Le défi de l’allaitement pour les politiciennes

Si l’allaitement est de plus en plus encouragé auprès des futures mamans, plusieurs politiciennes ont avoué que leurs fonctions les ont empêchés d’allaiter aussi longtemps qu’elles l’auraient souhaité. « J’aurais probablement allaité plus longtemps comme je l’ai fait pour ma première Catherine qui est née avant mon élection », souligne Pauline Marois.

L’environnement de l’Assemblée nationale et du Parlement n’étant pas des environnements où il est facile d’allaiter.

« Mon bureau n’était pas dans l’édifice du Parlement. Je me voyais mal courir d’un endroit à l’autre avec mes documents, le bébé, le sac de couches, etc. C’était difficile. Il faudrait une salle-garderie proche de la Chambre et réservée aux parents », soutient Michelle Dockrill.

Certaines, comme Caroline St-Hilaire, amenaient leurs enfants avec elles pour pouvoir les allaiter. « Même si je n’allais que sporadiquement à Ottawa durant les trois premiers mois après mon accouchement, j’amenais mon bébé pour l’allaiter. Égoïstement, je n’avais pas encore envie de m’en séparer. Lorsque je siégeais, j’avais des adjointes, très généreuses, car cela ne fait pas partie de leurs tâches, qui s’occupaient du bébé ».

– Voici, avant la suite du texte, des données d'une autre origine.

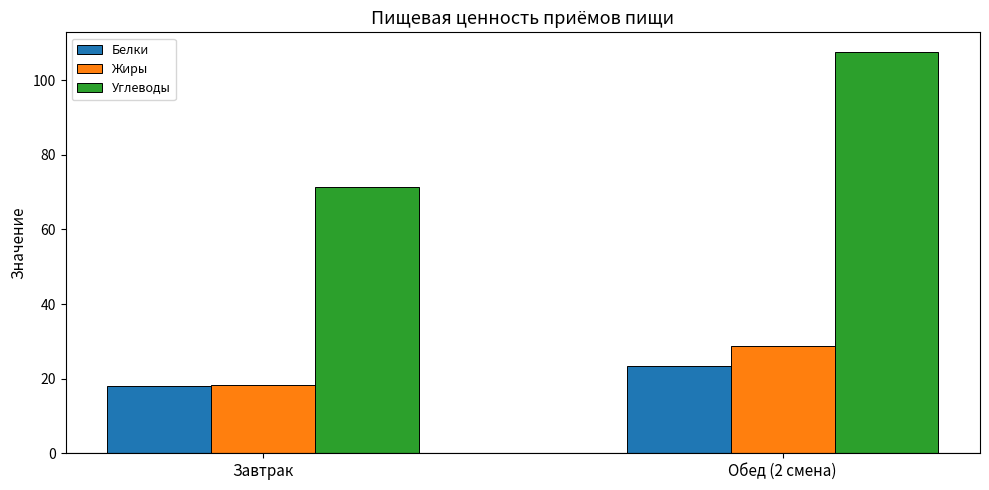

At which label is Углеводы closest to 89?

Завтрак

Cette dernière avoue qu’elle aurait allaité plus longtemps si elle n’avait pas été députée.

Ailleurs dans le monde

Sans faire une recherche exhaustive à travers le monde, la Presse a trouvé quelques exemples de politiciennes ayant accouché lors de leur mandat. La plus célèbre d’entre elles étant l’ex-candidate socialiste à la dernière présidentielle française, Ségolène Royal, qui a accouché quelques semaines après son retour du Sommet de la Terre de Rio en 1992. Elle était alors ministre de l’Environnement. Une première en France. Après son accouchement, elle avait fait l’objet d’un reportage à la télévision et dans Paris-Match, où elle avouait vouloir montrer qu’une femme peut occuper un tel poste et être maman. Elle n’avait pris que quelques jours de repos après la naissance de son quatrième et dernier enfant, Flora.

En Finlande, Tuija Brax, députée d’Helsinki, a pris un congé parental de six mois.